Hong Kong Company Chop

Here are the images of companies chops used in Hong Kong.

Whilst there are various ways to call them, 1 is called “Round Chop”, 2 is called “Square Chop”, and 3 is called “Common Seal”.

Legal Requirements

First, the Hong Kong Companies Ordinance does not require Round Chop and Square Chop, and a company can now choose to use the Common Seal after the 2014 Amendment to the Companies Ordinance. However, it is needed as a business practice in Hong Kong, so it is needed after all.

It is necessary for the board of directors to approve the seal as a company. Normally, approval is given by First Board Resolution when the corporation is established.

Use of Chops

Round Chop is mainly a seal which is stamped when there is a delivery. You may also be asked to seal your seal when submitting to a government agency. Some companies stamp invoices and receipts, but this is not a legal requirement.

Looking at the letters engraved on the Square Chop,

For and on behalf of Visence Professional Services Limited (corporate name)


                                                     Authorized Signator(ies) 

The person who has the authority to sign the corporation signs on the dotted line (—–). Therefore, Square Chop is often used for contracts. However, as mentioned above, it is required by Hong Kong business practices, not legal requirements, so if the contractor asks you to seal the Square Chop, we will do so. Under the Hong Kong Companies Act, if you write “For and on behalf of (corporate name)” and sign it, the representative of the corporation will be signing and you will be able to conclude a contract as a corporation. So be careful.

The Common Seal is required to issue a special deed called Deed. The company name is engraved on the inside of the iron tool, and it is printed by tightening the gold / red sticker and paper. By issuing a Deed, it is possible to maintain not only the rights of the contracting parties but also the contingency (I will explain at another time).


When the corporation is established, I ask a printing shop to create a green box, but it is inside the green box. If you need it, you can buy it at Ma Wah Lane in Sheung Wan.

Banks and financial institutions

For security reasons, some corporations may register a company chop (Square Chop) and a signature to prevent deposits and withdrawals without two requirements. However, if you have not registered, Company Chop is not required for banking transactions. However, please note that even in financial transactions, a company chop is required for pension (MPF) related notification forms.

HK Companies Registry – Protection of Personal Information

In the Circular issued by the Hong Kong Companies Registry on 16 August 2021, in order to strengthen the protection of personal information, in case the director or company secretary who is a natural person, he or she may choose not to disclose the Hong Kong ID (or passport) or residential address.

There will three phases to implement this new measures:

Phase 1 23 August 2021
Phase 2 24 October 2022
Phase 3 27 December 2023

After 23 August 2021 (i.e. Phase I), if you choose not to withhold disclosure of your Hong Kong ID, you will only need to include the first four letters of the Hong Kong ID or Passport. If you choose to withhold disclosure of your residential address, you may enter the registered address of the company it relates to director or company secretary.

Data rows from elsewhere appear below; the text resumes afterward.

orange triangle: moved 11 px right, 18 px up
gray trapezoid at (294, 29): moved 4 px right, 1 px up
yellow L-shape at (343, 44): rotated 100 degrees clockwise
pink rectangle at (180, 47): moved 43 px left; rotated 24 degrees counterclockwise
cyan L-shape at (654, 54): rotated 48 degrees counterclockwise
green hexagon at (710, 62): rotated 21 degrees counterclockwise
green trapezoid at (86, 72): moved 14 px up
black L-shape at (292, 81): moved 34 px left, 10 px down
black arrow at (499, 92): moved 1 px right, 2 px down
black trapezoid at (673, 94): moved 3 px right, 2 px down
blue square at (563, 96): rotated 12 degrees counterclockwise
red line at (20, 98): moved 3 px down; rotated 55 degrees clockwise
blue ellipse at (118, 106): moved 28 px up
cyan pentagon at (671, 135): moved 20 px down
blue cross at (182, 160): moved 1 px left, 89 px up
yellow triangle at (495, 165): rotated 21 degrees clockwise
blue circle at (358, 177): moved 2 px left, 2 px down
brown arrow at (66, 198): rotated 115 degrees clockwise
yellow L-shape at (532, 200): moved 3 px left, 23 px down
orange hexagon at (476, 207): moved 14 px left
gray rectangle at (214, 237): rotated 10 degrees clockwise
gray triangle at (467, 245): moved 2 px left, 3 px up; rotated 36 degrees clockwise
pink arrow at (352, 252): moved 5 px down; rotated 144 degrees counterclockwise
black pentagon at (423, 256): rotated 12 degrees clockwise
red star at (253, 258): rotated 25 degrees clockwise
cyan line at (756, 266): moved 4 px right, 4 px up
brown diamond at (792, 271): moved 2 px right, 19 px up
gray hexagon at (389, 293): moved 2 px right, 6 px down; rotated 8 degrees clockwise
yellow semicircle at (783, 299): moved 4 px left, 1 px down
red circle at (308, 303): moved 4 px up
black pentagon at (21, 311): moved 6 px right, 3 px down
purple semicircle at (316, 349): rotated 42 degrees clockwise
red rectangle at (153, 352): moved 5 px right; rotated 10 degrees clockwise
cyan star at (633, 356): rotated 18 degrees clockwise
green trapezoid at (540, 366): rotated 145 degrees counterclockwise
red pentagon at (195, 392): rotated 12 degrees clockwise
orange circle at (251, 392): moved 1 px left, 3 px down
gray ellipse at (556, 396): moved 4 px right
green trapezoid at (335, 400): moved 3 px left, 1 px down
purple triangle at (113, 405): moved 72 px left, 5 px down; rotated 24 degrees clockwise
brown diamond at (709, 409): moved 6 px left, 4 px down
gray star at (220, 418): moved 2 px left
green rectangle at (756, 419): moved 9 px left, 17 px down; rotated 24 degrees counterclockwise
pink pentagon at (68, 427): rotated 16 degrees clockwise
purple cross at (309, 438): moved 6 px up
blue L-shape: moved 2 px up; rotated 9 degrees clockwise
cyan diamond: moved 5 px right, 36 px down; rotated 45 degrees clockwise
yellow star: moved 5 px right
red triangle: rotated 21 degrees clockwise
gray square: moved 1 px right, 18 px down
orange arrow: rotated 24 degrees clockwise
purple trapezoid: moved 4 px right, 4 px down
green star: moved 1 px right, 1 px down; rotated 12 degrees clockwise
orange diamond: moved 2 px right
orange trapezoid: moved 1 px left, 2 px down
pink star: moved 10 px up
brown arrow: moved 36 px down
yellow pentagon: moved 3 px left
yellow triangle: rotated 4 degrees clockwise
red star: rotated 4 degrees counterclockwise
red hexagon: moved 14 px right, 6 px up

However, as a condition for this new measure, the information must be strictly managed by the corporation, so it may be possible for police authorities to enter the subject of a money laundering investigation in the future. In addition, we cannot deny the possibility that an on-site inspection will be conducted on the corporation in order to confirm that it is being properly stored in the future.

When Phase 2 commences, it is possible to reserve the information itself instead of retaining the information. Instead, the legal entity will submit the information to the Companies Registry.

When Phase 3 starts, the owner of personal information can withhold disclosure by notifying the Companies Registry.

However, it is not clear how will financial institutions may verify their identities when information disclosure is withheld. Principals, agents, shareholders, trustees (bankrupt companies), investigative authorities, lawyers, certified accountants, and financial institutions can access the information by applying to the Companies Registry.

Notwithstanding the above, the names and addresses of shareholders will be stated in the annual report NAR1).

What is a Company Secretary?

In common-law corporate settings, in addition to shareholders and directors, there is a position called Company Secretary. Although the Company Secretary is not directly involved in management decisions, it is a core position that oversees back office operations in company management.

The general duties of a company secretary are:

  • Convening, holding, and proceeding with the Board of Directors (Board of Directors) or the General Meeting of Shareholders (Council)
  • Preparation and management of minutes and approval documents
  • Contact work with external experts regarding the creation and submission of registries
  • Accounting book preparation Contact work with accounting auditors, preparation and submission of tax documents Contact work with tax accountant
  • Creating a company manual
  • Compliance support (including anti-maneron and identity verification work)
  • Management of various legal documents
  • Providing meeting arrangements and interpreting services to management as needed
  • Other operations required by management in company management ・

The advantage is that the company secretary can supervises the clerical work, shareholders and directors can focus on essential part of the company management. In fact, appointing a company secretary may be statutory requirement in some jurisdictions. Due to the complexity that it requires, Company Secretaries tend to be lawyers and accounting professionals.